The News-Dispatch
Maybe it's nothing more than the "not in my back yard" syndrome, but the growing protest in La Porte County over proposed development is alarming.
It doesn't seem to matter if it's a condominium project in Michigan City, a commercial development in downtown La Porte or a transportation hub near Union Mills, there seems to be opposition to almost anything new.
Change is always difficult, but the attitude that seems to be imbedded in La Porte County that any change is bad is becoming a roadblock for progress.
One of the members of the anti-intermodal group Stop Intermodals - Save Our County summed up that attitude perfectly: "I'm not in favor of it because the emphasis is on jobs. In La Porte County, we need more than jobs. We need a safe, quiet place to live more than we need jobs. La Porte County has always been a nice place to live. People have gone other places to work."
And that is the reason La Porte County finds itself in the position it is in today. New, high-paying jobs aren't being created for our young people to encourage them to stay in La Porte County. And because many La Porte County residents go elsewhere to work, the county doesn't get the benefit of the taxes those businesses pay to support the vital services we all need.
The fact is change is coming to La Porte County. Our location in Northwest Indiana makes the area a prime target for developers.

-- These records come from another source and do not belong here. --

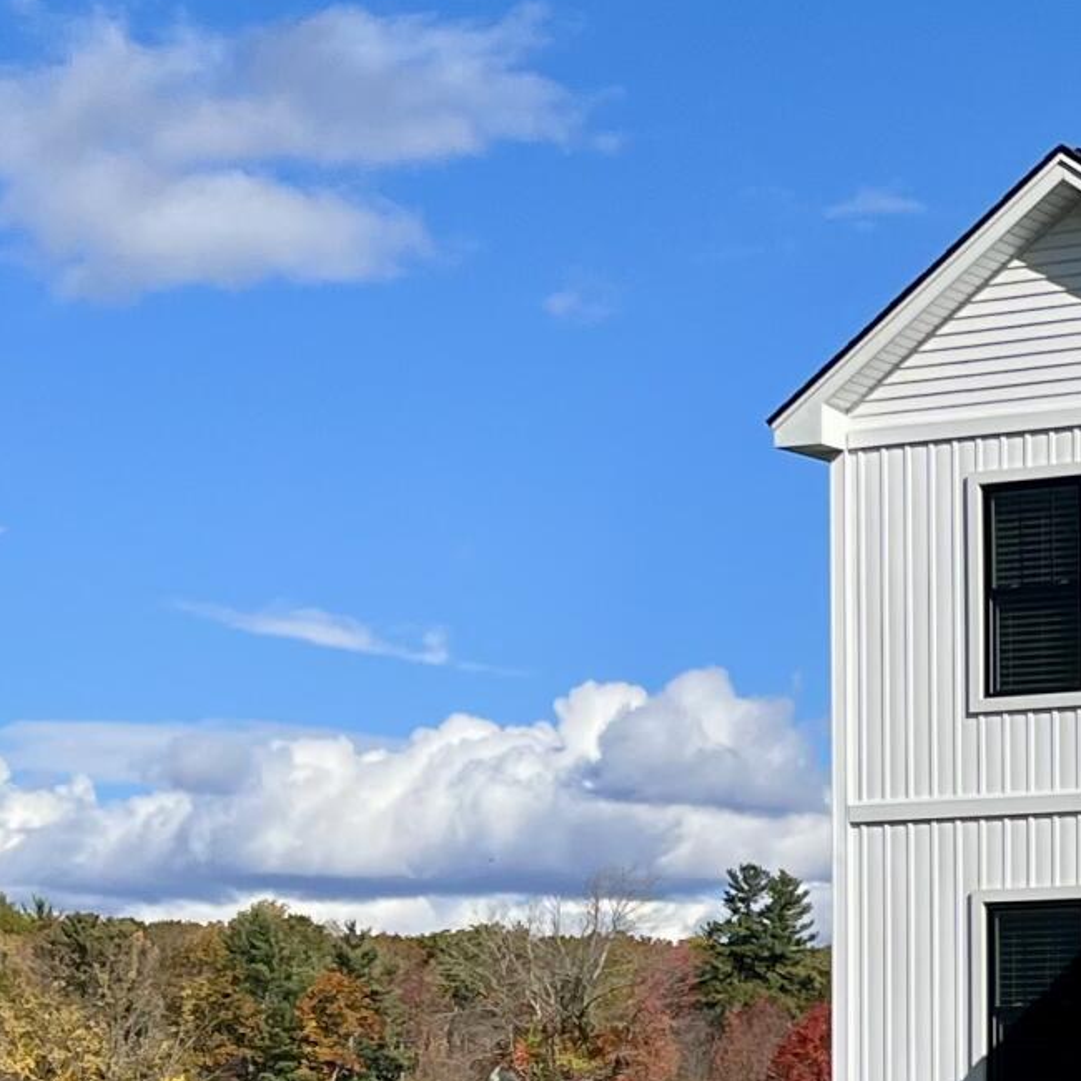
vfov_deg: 16.1
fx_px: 3745
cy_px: 1046
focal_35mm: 106
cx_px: 1507
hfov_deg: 15.4
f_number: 1.6
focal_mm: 5.1
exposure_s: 1/5076
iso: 50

Because of that inevitability, La Porte County officials are trying to plan for the future. At a meeting Thursday night at Purdue University-North Central, details of a 75-page development plan for the county from Duncan Associates of Muncie, Ind., were discussed. It is the first step on a new master plan for the county.
The proposal is a common sense approach to development, including the idea that residential development should be near communities with water and sewer, and not out in the county where those developments would need septic systems. Large development in the county, like the proposed intermodal, would be able to install their own sewer system, something that nearby homes could tie into so they wouldn't have to remain on a septic system.
Right now, much of the talk about development is just that. Much planning needs to take place before work starts on any development, but development proposals should not be dismissed merely because things will be different than they are now.